The Places of Worship Act 1991, the Supreme Court held in the Ayodhya judgment, "speaks to our history and to the future of the nation."

"Cognizant as we are of our history and of the need for the nation to confront it, Independence was a watershed moment to heal the wounds of the past. Historical wrongs cannot be remedied by the people taking the law in their own hands. In preserving the character of places of public worship, Parliament has mandated in no uncertain terms that history and its wrongs shall not be used as instruments to oppress the present and the future."
Supreme Court in Ayodhya Judgment, para 83

Any attempt to repeal the Places of Worship Act, 1991 would potentially violate the doctrine of non-retrogression as it would be a regression from the protection granted to places of worship that have existed for long periods of time and to communities which have worshipped there for the last several decades (if not centuries).


Not granting this protection means a constant threat to the enjoyment of rights of worship of a community, whether a minority or majority. This is incompatible with a secular nation, where all citizens have the right to practise the religion of their choice.

Justice Misra's wording of the doctrine does seem to cover any measure by the government, including the repeal of a law which advanced the values of the Constitution.

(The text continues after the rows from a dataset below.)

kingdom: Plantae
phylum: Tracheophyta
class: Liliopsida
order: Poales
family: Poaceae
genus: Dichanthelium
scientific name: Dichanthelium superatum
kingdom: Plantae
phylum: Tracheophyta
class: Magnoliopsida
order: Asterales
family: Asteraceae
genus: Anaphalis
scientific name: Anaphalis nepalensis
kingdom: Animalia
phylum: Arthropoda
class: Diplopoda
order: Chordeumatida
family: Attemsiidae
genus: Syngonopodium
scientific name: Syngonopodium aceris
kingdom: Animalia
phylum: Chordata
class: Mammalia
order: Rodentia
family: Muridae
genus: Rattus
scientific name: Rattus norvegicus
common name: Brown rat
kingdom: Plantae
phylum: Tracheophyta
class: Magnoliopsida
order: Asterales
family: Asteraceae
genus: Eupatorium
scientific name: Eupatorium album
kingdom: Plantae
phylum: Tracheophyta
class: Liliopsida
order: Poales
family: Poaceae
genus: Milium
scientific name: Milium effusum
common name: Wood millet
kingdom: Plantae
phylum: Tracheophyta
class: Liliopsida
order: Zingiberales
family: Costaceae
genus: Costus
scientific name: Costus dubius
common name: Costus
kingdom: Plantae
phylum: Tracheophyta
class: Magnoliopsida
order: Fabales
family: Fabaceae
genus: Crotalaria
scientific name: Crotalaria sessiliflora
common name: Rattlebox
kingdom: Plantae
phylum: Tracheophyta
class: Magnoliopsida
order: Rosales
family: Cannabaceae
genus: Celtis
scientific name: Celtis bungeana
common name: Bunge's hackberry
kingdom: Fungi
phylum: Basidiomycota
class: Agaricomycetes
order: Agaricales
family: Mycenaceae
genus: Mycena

At the same time, it could be argued that a repeal of a law which does not in itself impact the provisions of the Constitution cannot be the subject of judicial review, especially since much of this comes down to secularism as a basic feature of the Constitution, rather than one of the fundamental rights itself.

As a result, the Ayodhya judgment isn't necessarily a slam-dunk argument against repeal of the Places of Worship Act, 1991.

However, it certainly provides a solid foundation to argue against any such repeal, on sociopolitical as well as legal grounds, and thereby is an important protection for not just the Gyanvapi mosque in Varanasi, but other such places of worship across the country as well.